Otra causa de que tengamos una red vial tan ineficiente es la tendencia de cada alcalde a inaugurar megaobras para dejar su legado, asumiendo que esa sea su única motivación. Sin embargo, las obras viales de cierta importancia requieren más tiempo de los cuatro años que dura una gestión municipal. Proponer una obra vial implica hacer conteos vehiculares, identificar interferencias, investigar posibles afectaciones a otros proyectos, información sobre siniestros viales, entre otras tareas de recopilación de información. Ese proceso demora entre dos meses y un año, dependiendo del tamaño de la obra. Luego, debe seleccionarse varias alternativas para ser evaluadas, registrando las opciones descartadas y las razones. El Ministerio de Transportes y Comunicaciones exige que tres alternativas pasen este filtro. Las tres alternativas deben evaluarse y compararse en términos de desempeño, potencial para reducir siniestros, costo, aceptación pública, impacto ambiental, entre otros factores. Este proceso puede demorar otro año, ya que modelar tres alternativas y realizar tres análisis de costos es una labor intensiva. Solo después de identificar la solución idónea se pueden elaborar planos conceptuales, lo cual puede demorar otro año. Finalmente, la autoridad supervisora debe revisar y observar o aprobar el proyecto antes de que comience la construcción. Para este punto el alcalde de turno ya estaría de salida. Por ello, los alcaldes optan por improvisar obras omitiendo varios pasos del proceso, lo que resulta en obras de pésima calidad que empeoran el tráfico en lugar de mejorarlo. Por eso, la propuesta y gestión de este tipo de obras viales no deberían estar a cargo de los alcaldes, sino de una entidad autónoma que trascienda al gobierno municipal.
El desafío es grande, pero Lima tiene una ventaja notable sobre otras ciudades: según la última encuesta de Lima Cómo Vamos, solo el 13,5% de limeños utiliza un vehículo motorizado privado (11,5% autos y 2% motos) como principal medio de transporte, mientras que el 73% utiliza alguna forma de transporte público masivo. Entonces, la estrategia para abordar el problema no debería ser construir infraestructuras para vehículos privados, sino adoptar un enfoque que priorice a la mayoría de los usuarios que dependen del transporte público. Esto implica invertir en infraestructura como carriles exclusivos para buses, un sistema integrado que facilite la interconexión de rutas y servicios y brindar más espacio y seguridad a peatones y ciclistas. Esto no significa abandonar la infraestructura vial usada por autos privados, ya que muchos medios de transporte masivo y el transporte de bienes comparten las mismas vías. La estrategia debe incluir la revisión de vías e intersecciones para corregir conflictos derivados de malos diseños e implementar semáforos accionados por el tránsito o adaptativos, que ajusten su programación según la demanda y la hora del día, entre otras medidas comprobadas para agilizar el tránsito de vehículos y personas. Sin embargo, es fundamental que todas estas medidas estén respaldadas por datos y justificadas mediante estudios correspondientes.

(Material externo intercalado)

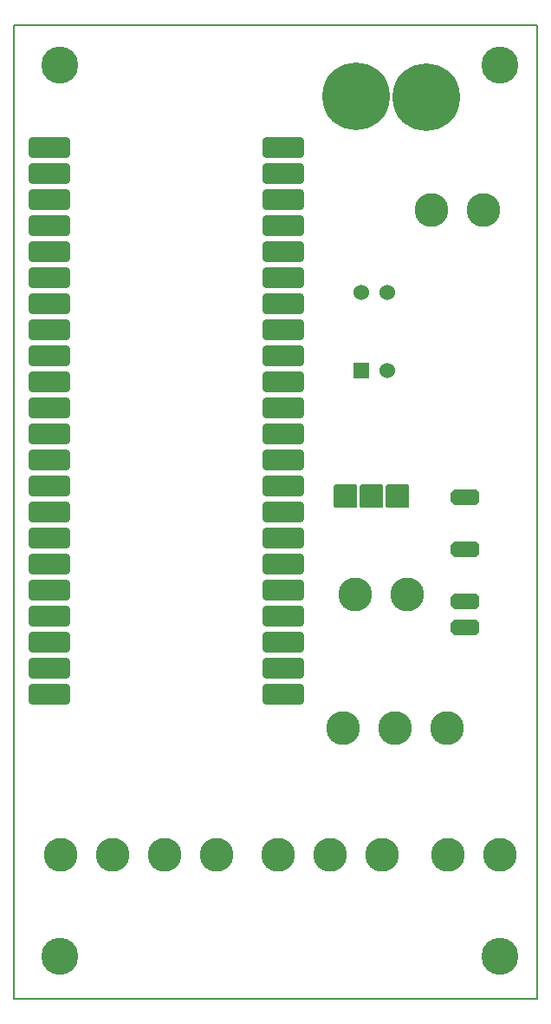
<source format=gbr>
G04 PROTEUS GERBER X2 FILE*
%TF.GenerationSoftware,Labcenter,Proteus,8.13-SP0-Build31525*%
%TF.CreationDate,2024-05-12T14:24:26+00:00*%
%TF.FileFunction,Soldermask,Top*%
%TF.FilePolarity,Negative*%
%TF.Part,Single*%
%TF.SameCoordinates,{a0f7e056-3ba2-47e4-9380-b7f19c802b0c}*%
%FSLAX45Y45*%
%MOMM*%
G01*
%AMPPAD020*
4,1,36,
-2.032000,-0.584200,
-2.032000,0.584200,
-2.023410,0.672490,
-1.998690,0.754130,
-1.959420,0.827560,
-1.907180,0.891180,
-1.843560,0.943420,
-1.770130,0.982690,
-1.688490,1.007410,
-1.600200,1.016000,
1.600200,1.016000,
1.688490,1.007410,
1.770130,0.982690,
1.843560,0.943420,
1.907180,0.891180,
1.959420,0.827560,
1.998690,0.754130,
2.023410,0.672490,
2.032000,0.584200,
2.032000,-0.584200,
2.023410,-0.672490,
1.998690,-0.754130,
1.959420,-0.827560,
1.907180,-0.891180,
1.843560,-0.943420,
1.770130,-0.982690,
1.688490,-1.007410,
1.600200,-1.016000,
-1.600200,-1.016000,
-1.688490,-1.007410,
-1.770130,-0.982690,
-1.843560,-0.943420,
-1.907180,-0.891180,
-1.959420,-0.827560,
-1.998690,-0.754130,
-2.023410,-0.672490,
-2.032000,-0.584200,
0*%
%TA.AperFunction,Material*%
%ADD28PPAD020*%
%TA.AperFunction,Material*%
%ADD29C,3.302000*%
%AMPPAD022*
4,1,8,
-1.397000,-0.433600,
-1.397000,0.433600,
-1.068600,0.762000,
1.068600,0.762000,
1.397000,0.433600,
1.397000,-0.433600,
1.068600,-0.762000,
-1.068600,-0.762000,
-1.397000,-0.433600,
0*%
%ADD72PPAD022*%
%AMPPAD023*
4,1,36,
-1.016000,1.143000,
1.016000,1.143000,
1.041970,1.140470,
1.065980,1.133200,
1.087580,1.121650,
1.106290,1.106290,
1.121650,1.087570,
1.133200,1.065980,
1.140470,1.041970,
1.143000,1.016000,
1.143000,-1.016000,
1.140470,-1.041970,
1.133200,-1.065980,
1.121650,-1.087570,
1.106290,-1.106290,
1.087580,-1.121650,
1.065980,-1.133200,
1.041970,-1.140470,
1.016000,-1.143000,
-1.016000,-1.143000,
-1.041970,-1.140470,
-1.065980,-1.133200,
-1.087580,-1.121650,
-1.106290,-1.106290,
-1.121650,-1.087570,
-1.133200,-1.065980,
-1.140470,-1.041970,
-1.143000,-1.016000,
-1.143000,1.016000,
-1.140470,1.041970,
-1.133200,1.065980,
-1.121650,1.087570,
-1.106290,1.106290,
-1.087580,1.121650,
-1.065980,1.133200,
-1.041970,1.140470,
-1.016000,1.143000,
0*%
%TA.AperFunction,Material*%
%ADD73PPAD023*%
%AMPPAD024*
4,1,36,
-0.635000,0.762000,
0.635000,0.762000,
0.660970,0.759470,
0.684980,0.752200,
0.706580,0.740650,
0.725290,0.725290,
0.740650,0.706570,
0.752200,0.684980,
0.759470,0.660970,
0.762000,0.635000,
0.762000,-0.635000,
0.759470,-0.660970,
0.752200,-0.684980,
0.740650,-0.706570,
0.725290,-0.725290,
0.706580,-0.740650,
0.684980,-0.752200,
0.660970,-0.759470,
0.635000,-0.762000,
-0.635000,-0.762000,
-0.660970,-0.759470,
-0.684980,-0.752200,
-0.706580,-0.740650,
-0.725290,-0.725290,
-0.740650,-0.706570,
-0.752200,-0.684980,
-0.759470,-0.660970,
-0.762000,-0.635000,
-0.762000,0.635000,
-0.759470,0.660970,
-0.752200,0.684980,
-0.740650,0.706570,
-0.725290,0.725290,
-0.706580,0.740650,
-0.684980,0.752200,
-0.660970,0.759470,
-0.635000,0.762000,
0*%
%TA.AperFunction,Material*%
%ADD30PPAD024*%
%ADD31C,1.524000*%
%TA.AperFunction,Material*%
%ADD32C,3.606800*%
%ADD33C,6.604000*%
%TA.AperFunction,Profile*%
%ADD22C,0.203200*%
%TD.AperFunction*%
D28*
X-1651000Y+4953000D03*
X-1651000Y+4699000D03*
X-1651000Y+4445000D03*
X-1651000Y+4191000D03*
X-1651000Y+3937000D03*
X-1651000Y+3683000D03*
X-1651000Y+3429000D03*
X-1651000Y+3175000D03*
X-1651000Y+2921000D03*
X-1651000Y+2667000D03*
X-1651000Y+2413000D03*
X-1651000Y+2159000D03*
X-1651000Y+1905000D03*
X-1651000Y+1651000D03*
X-1651000Y+1397000D03*
X-1651000Y+1143000D03*
X-1651000Y+889000D03*
X-1651000Y+635000D03*
X-1651000Y+381000D03*
X-1651000Y+127000D03*
X-1651000Y-127000D03*
X-1651000Y-381000D03*
X+635000Y-381000D03*
X+635000Y-127000D03*
X+635000Y+127000D03*
X+635000Y+381000D03*
X+635000Y+635000D03*
X+635000Y+889000D03*
X+635000Y+1143000D03*
X+635000Y+1397000D03*
X+635000Y+1651000D03*
X+635000Y+1905000D03*
X+635000Y+2159000D03*
X+635000Y+2413000D03*
X+635000Y+2667000D03*
X+635000Y+2921000D03*
X+635000Y+3175000D03*
X+635000Y+3429000D03*
X+635000Y+3683000D03*
X+635000Y+3937000D03*
X+635000Y+4191000D03*
X+635000Y+4445000D03*
X+635000Y+4699000D03*
X+635000Y+4953000D03*
D29*
X-20700Y-1943100D03*
X-528700Y-1943100D03*
X-1036700Y-1943100D03*
X-1544700Y-1943100D03*
X+2747900Y-1943100D03*
X+2239900Y-1943100D03*
D72*
X+2409500Y+272100D03*
X+2409500Y+526100D03*
X+2409500Y+1034100D03*
X+2409500Y+1542100D03*
D29*
X+584200Y-1943100D03*
X+1092200Y-1943100D03*
X+1600200Y-1943100D03*
X+2080300Y+4346100D03*
X+2588300Y+4346100D03*
X+1333500Y+596900D03*
X+1841500Y+596900D03*
D73*
X+1244600Y+1549400D03*
X+1498600Y+1549400D03*
X+1752600Y+1549400D03*
D30*
X+1393550Y+2777850D03*
D31*
X+1647550Y+2777850D03*
X+1647550Y+3539850D03*
X+1393550Y+3539850D03*
D32*
X-1550000Y+5760000D03*
X+2750000Y+5760000D03*
X-1550000Y-2940000D03*
X+2750000Y-2940000D03*
D33*
X+2030000Y+5440000D03*
X+1350000Y+5450000D03*
D29*
X+1220000Y-710000D03*
X+1728000Y-710000D03*
X+2236000Y-710000D03*
D22*
X-1995300Y-3350000D02*
X+3114700Y-3350000D01*
X+3114700Y+6150000D01*
X-1995300Y+6150000D01*
X-1995300Y-3350000D01*
M02*

</source>
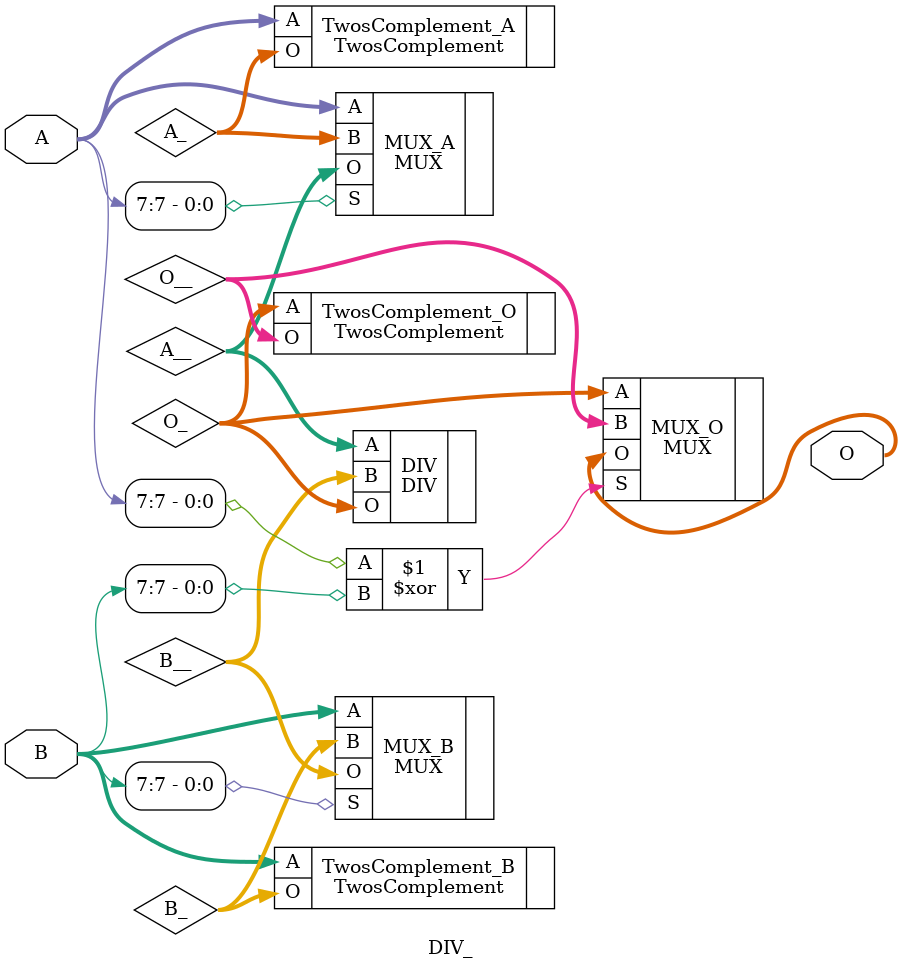
<source format=v>
`timescale 1ns / 1ps

module DIV_ #( parameter N = 8, M = 8 )( 
	input  [N-1:0] A,
	input  [M-1:0] B,
	output [N-1:0] O
);

	wire  [N-1:0] A_, A__;
	wire  [M-1:0] B_, B__;
	wire	[N-1:0] O_, O__;
	
	TwosComplement #(.N(N)) TwosComplement_A( 
		.A(A),
		.O(A_)
    );
	 
	 MUX #(.N(N)) MUX_A(
		.A(A),
		.B(A_),
		.S(A[N-1]),
		.O(A__)
	);
	
	TwosComplement #(.N(M)) TwosComplement_B( 
		.A(B),
		.O(B_)
    );
	 
	 MUX #(.N(M)) MUX_B(
		.A(B),
		.B(B_),
		.S(B[M-1]),
		.O(B__)
	);
	
	DIV #(.N(N), .M(M)) DIV ( 
		.A(A__),
		.B(B__),
		.O(O_)
	);
	
	TwosComplement #(.N(N)) TwosComplement_O( 
		.A(O_),
		.O(O__)
    );
	 
	 MUX #(.N(N)) MUX_O(
		.A(O_),
		.B(O__),
		.S(A[N-1]^B[M-1]),
		.O(O)
	);

endmodule

</source>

En Lima, varios urbanistas, arquitectos, ingenieros y personas de diversos intereses afines hemos venido pregonando esto durante varios años. Inicialmente, teníamos ideas diferentes sobre lo que se debía hacer y cómo lograrlo. Sin embargo, a través del diálogo, hemos alineado nuestras visiones y ahora coincidimos en muchos aspectos. A lo largo de más de una década, hemos intentado persuadir a las gestiones municipales sobre la importancia de adoptar enfoques técnicos y científicos en proyectos viales, con resultados limitados. Sin embargo, nos alienta el que algunos ciudadanos y periodistas parecen comprender el mensaje y confiamos que puedan contribuir a difundirlo para acercarnos más a una Lima que beneficie a todos. Ahora que Lima cumple 489 años de fundación, esperamos avanzar hacia los 500 años más cerca de alcanzar este ideal.